Now when I roll out I am almost always in a very convincing copy of my room but of course at this point it isn't my room. Then I do a RC just to make sure. The RC usually confirms I am dreaming and I do my thing.

Now I only did this breathing thing only two times and I could be wrong about this but you should try it. So to summarize what I just said, wake up, stay still, focus on relaxing and your breathing. Whatever you experience, be it vibes, hypagogic imagery, whatever that usually happens in your trance state, ignore it all until it seems like they stop then immedietly try and enter the dream state.

Now that being said heres another lucid dream I had today

----------


## Xanous

Your method is very close to what I do. The only difference is that I don't focus on breathing. For some reason I feel like I can't breath when I do that. Most of the time I go into a sort of relaxed meditation. Sometimes I "roll"  but mostly I imagine my feet floating up on over the bed. When I feel my feet on the floor I am suddenly out of bed and walking. I don't really visualize during DEILD either. I think I am starting to change because I don't always have the vibrations. I have found that sometimes I completely bypass that and go into a dream. You are so right that you should never focus on the vibrations. Yes I do note it as a marker but nothing more. I think I may try the breathing thing because sometimes I think I get a bit hasty with getting out of my body; it doesn't always go smoothly.

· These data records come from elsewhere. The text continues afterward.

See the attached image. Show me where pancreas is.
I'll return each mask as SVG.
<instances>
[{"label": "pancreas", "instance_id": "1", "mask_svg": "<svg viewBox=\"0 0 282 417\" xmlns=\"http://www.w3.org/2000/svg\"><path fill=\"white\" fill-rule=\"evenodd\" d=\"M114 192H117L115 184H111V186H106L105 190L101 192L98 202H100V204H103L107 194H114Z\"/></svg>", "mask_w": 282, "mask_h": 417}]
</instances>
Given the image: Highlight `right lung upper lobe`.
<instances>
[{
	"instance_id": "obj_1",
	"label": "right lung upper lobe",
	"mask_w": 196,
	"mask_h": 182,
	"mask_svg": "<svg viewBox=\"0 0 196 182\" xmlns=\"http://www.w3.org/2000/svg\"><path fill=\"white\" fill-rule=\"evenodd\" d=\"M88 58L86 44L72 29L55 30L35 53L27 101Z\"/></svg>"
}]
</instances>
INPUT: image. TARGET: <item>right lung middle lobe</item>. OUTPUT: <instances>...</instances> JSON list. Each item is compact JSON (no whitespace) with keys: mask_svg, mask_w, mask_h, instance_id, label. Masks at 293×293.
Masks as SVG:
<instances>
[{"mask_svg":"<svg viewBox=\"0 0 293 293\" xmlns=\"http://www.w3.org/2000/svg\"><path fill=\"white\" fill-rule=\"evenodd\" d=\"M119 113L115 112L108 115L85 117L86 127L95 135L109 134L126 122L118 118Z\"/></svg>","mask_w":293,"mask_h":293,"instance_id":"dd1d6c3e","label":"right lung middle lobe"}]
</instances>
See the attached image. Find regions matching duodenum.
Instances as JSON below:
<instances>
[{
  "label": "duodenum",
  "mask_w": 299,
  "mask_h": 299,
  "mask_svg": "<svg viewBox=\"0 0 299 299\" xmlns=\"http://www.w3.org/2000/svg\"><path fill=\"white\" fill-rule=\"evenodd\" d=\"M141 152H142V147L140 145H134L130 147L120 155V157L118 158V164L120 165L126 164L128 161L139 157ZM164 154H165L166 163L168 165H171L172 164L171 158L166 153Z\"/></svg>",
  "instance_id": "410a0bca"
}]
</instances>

What I am saying is: Very good work. I am impressed. You got it right!  ::D:

----------


## CanisLucidus

Excellent discussion!  First of all, congratulations Daredevilpwn on a great lucid and on zeroing in so well on what works for you in DEILD.  I think you'll be glad you wrote these thoughts down later on when you're trying to fine tune your technique and remember how this felt.

I'm curious about some of the details.  First, I didn't see you mention that you had awakened and focused very much on your previous dream.  This made me wonder if you simply didn't worry about your previous dream scene.  Recall often takes me several seconds of very intense thought, often taking me right out of the mood to DEILD.  It's rare that I wake up with a very thorough memory of my last dream, unless it was lucid.  (And DEILD chaining from lucids _is_ something that has worked for me.)

Basically, are you guys just attempting this any time you wake up?  Or only when you wake up with very vivid recall?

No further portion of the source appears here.